*** Opening DATA SHOWN ***

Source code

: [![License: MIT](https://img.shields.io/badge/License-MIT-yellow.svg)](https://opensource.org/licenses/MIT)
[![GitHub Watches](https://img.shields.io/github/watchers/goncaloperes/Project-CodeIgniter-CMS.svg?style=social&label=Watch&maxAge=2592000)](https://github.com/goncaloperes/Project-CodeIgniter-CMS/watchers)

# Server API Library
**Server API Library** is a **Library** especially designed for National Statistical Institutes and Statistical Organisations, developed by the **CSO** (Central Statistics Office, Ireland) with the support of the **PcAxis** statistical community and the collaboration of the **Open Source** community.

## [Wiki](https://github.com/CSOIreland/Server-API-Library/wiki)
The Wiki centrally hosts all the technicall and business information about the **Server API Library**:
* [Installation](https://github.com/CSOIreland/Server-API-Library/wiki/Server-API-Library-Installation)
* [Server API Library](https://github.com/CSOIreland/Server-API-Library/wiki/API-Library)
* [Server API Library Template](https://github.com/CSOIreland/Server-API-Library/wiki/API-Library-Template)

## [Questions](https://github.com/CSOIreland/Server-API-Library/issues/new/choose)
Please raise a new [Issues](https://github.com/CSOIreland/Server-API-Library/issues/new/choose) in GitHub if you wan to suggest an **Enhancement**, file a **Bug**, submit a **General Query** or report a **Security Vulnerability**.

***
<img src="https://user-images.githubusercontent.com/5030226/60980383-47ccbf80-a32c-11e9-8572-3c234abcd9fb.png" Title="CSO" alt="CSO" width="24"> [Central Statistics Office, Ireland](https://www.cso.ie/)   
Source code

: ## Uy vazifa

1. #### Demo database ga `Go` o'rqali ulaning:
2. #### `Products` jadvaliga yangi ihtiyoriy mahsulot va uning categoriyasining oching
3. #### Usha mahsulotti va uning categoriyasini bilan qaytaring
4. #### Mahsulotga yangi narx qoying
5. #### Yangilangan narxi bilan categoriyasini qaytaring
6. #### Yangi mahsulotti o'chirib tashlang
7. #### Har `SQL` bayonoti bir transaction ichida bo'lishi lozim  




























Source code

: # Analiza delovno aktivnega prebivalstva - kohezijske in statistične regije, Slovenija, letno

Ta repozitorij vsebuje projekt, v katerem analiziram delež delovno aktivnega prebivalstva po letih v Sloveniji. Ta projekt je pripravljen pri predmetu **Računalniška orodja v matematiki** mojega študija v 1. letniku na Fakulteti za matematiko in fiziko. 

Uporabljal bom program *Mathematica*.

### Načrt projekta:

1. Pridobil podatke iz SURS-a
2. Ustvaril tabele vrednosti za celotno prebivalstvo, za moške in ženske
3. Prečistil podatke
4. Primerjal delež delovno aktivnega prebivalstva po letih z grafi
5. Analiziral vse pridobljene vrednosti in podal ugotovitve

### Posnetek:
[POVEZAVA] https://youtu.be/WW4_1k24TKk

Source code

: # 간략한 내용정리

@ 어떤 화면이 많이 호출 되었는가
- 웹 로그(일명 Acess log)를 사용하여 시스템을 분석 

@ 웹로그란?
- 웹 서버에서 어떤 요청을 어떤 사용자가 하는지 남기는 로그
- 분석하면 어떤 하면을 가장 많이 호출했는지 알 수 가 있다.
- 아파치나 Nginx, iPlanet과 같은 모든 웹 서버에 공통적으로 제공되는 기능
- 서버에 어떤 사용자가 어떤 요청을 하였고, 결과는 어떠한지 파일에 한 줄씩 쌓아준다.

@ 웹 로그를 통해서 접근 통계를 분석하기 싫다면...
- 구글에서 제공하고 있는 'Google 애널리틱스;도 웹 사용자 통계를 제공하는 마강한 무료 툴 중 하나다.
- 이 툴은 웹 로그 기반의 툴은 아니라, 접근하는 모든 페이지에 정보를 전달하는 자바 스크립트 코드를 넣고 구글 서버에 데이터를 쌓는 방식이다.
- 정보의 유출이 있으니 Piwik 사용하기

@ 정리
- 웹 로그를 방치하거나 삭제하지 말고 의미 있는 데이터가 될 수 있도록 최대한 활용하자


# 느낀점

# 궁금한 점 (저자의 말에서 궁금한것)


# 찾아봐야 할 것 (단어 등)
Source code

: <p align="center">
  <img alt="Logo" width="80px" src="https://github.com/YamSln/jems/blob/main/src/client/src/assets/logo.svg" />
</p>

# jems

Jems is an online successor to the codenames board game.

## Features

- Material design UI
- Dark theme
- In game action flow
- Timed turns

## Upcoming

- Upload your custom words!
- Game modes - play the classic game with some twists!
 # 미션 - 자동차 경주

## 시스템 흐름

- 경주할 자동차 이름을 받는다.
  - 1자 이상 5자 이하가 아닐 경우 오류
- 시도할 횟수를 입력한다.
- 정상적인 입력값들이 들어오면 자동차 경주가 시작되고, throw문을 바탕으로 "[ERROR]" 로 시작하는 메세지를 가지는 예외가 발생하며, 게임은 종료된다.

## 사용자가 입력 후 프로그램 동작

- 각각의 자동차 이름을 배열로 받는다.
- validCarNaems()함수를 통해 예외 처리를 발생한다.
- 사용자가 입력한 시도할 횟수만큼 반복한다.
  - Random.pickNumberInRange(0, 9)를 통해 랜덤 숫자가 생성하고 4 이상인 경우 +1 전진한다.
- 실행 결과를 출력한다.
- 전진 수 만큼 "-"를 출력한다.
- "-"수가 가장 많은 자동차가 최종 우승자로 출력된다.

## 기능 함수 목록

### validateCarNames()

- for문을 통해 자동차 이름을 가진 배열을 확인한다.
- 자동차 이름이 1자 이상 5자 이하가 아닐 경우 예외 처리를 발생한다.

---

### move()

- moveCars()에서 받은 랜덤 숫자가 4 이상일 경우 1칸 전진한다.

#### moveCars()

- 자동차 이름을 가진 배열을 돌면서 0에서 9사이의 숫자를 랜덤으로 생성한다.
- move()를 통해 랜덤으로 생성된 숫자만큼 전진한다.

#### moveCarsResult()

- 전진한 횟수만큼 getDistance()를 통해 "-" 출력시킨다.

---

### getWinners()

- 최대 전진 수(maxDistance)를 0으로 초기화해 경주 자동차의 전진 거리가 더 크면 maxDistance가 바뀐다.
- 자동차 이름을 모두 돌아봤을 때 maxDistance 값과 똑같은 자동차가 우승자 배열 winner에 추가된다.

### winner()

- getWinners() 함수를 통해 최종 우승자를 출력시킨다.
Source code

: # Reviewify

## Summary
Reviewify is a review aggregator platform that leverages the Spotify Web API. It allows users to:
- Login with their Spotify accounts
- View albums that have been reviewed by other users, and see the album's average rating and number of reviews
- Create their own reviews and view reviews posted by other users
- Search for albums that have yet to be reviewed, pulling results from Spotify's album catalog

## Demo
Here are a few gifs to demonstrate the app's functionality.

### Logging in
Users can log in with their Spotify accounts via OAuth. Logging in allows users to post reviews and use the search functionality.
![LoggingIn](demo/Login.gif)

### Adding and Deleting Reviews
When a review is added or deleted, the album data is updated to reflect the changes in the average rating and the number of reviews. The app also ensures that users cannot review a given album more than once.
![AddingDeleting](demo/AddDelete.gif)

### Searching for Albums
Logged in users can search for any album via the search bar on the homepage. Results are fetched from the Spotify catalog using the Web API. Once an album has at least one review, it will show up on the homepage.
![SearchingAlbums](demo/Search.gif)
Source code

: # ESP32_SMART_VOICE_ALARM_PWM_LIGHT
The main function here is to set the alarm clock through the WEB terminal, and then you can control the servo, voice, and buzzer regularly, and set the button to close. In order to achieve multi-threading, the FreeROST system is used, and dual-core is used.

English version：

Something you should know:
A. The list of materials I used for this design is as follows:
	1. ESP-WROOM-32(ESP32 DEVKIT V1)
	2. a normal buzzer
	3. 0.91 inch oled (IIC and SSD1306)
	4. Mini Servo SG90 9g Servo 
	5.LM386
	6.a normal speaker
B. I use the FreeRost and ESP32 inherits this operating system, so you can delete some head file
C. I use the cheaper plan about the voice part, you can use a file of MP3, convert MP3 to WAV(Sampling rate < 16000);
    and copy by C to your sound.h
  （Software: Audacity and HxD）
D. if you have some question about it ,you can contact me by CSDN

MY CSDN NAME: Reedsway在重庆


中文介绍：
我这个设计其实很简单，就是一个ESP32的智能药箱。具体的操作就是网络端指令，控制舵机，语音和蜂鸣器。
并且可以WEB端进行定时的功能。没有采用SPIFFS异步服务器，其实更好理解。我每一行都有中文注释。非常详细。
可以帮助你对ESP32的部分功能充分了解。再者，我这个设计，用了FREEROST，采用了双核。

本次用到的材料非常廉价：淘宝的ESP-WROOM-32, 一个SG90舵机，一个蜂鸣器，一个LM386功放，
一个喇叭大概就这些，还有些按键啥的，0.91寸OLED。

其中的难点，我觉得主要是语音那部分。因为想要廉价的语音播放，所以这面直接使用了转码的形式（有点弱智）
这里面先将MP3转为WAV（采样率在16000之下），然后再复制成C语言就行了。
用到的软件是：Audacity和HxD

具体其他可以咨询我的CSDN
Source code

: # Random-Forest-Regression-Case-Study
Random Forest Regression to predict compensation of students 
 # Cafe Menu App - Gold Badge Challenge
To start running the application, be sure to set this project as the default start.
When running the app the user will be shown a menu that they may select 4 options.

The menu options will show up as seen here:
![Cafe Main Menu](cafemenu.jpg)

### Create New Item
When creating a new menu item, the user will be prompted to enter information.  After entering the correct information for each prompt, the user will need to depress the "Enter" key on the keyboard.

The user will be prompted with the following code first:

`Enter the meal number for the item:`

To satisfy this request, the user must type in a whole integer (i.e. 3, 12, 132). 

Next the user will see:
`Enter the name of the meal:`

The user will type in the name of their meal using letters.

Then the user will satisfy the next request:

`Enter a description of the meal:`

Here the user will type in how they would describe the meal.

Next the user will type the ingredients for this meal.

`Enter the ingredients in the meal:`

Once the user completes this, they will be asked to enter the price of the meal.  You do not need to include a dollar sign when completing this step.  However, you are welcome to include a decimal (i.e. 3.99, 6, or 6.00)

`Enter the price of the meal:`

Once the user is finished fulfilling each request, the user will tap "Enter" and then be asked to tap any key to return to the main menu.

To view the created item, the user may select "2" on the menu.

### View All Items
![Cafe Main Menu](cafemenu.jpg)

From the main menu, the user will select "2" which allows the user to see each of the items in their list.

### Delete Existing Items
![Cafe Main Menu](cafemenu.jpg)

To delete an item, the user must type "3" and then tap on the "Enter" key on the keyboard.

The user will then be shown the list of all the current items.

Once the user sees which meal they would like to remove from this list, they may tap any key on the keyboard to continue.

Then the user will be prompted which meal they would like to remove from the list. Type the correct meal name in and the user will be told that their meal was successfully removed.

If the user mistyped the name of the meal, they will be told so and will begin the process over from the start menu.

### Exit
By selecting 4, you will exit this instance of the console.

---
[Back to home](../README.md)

*** Closing DATA SHOWN ***

- WHAT THE EXERCISE ASKS:
All that is wanted is the stretch of lines above from the one containing "### validateCarNames()" through the one containing "### getWinners()", duplicated exactly.

- ANSWER BOX:
### validateCarNames()

- for문을 통해 자동차 이름을 가진 배열을 확인한다.
- 자동차 이름이 1자 이상 5자 이하가 아닐 경우 예외 처리를 발생한다.

---

### move()

- moveCars()에서 받은 랜덤 숫자가 4 이상일 경우 1칸 전진한다.

#### moveCars()

- 자동차 이름을 가진 배열을 돌면서 0에서 9사이의 숫자를 랜덤으로 생성한다.
- move()를 통해 랜덤으로 생성된 숫자만큼 전진한다.

#### moveCarsResult()

- 전진한 횟수만큼 getDistance()를 통해 "-" 출력시킨다.

---

### getWinners()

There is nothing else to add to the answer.